→ **What you need to do**
Set the records down again in full, exactly as they are, apart from the images.

Input material START

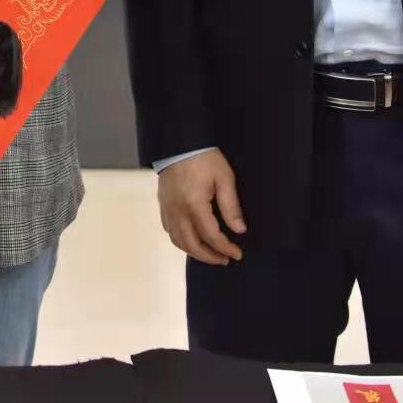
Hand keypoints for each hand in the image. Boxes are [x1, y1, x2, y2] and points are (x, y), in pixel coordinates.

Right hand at [157, 150, 246, 265]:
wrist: (179, 142)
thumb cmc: (203, 158)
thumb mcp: (224, 178)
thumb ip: (231, 206)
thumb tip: (239, 230)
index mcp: (194, 205)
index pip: (211, 236)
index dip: (226, 248)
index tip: (238, 253)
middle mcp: (178, 211)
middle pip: (192, 245)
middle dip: (210, 257)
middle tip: (225, 260)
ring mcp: (168, 209)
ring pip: (178, 241)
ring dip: (194, 252)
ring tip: (210, 254)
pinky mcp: (163, 204)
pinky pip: (169, 230)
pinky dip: (181, 240)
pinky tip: (191, 240)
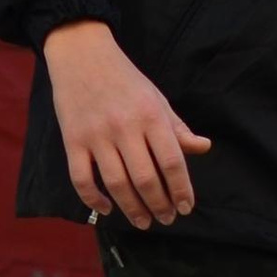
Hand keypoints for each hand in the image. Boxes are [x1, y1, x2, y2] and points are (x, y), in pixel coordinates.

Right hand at [42, 21, 211, 225]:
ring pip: (116, 184)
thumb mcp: (156, 98)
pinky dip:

Input material END

→ **Written response**
Hand keypoints for each hand in the image. Boxes are [x1, y1, x2, y2] and points are (x, y), in pixel coordinates.

Right hand at [157, 150, 246, 265]:
wrist: (179, 142)
thumb cmc: (203, 158)
thumb mcp: (224, 178)
thumb ip: (231, 206)
thumb tip: (239, 230)
index mcp: (194, 205)
index pip: (211, 236)
index dip: (226, 248)
index tip: (238, 253)
middle mcp: (178, 211)
middle pip: (192, 245)
middle dip: (210, 257)
middle tip: (225, 260)
ring mcp: (168, 209)
ring pip: (178, 241)
ring dip: (194, 252)
ring tip: (210, 254)
pinky mcp: (163, 204)
pinky pip: (169, 230)
pinky dip: (181, 240)
pinky tip: (191, 240)
Hand keypoints for each hand in the image. Boxes are [x1, y1, x2, y2] and points are (x, y), in pixel coordinates.

Right hand at [42, 21, 211, 225]:
ring pip: (116, 184)
thumb mcp: (156, 98)
pinky dip:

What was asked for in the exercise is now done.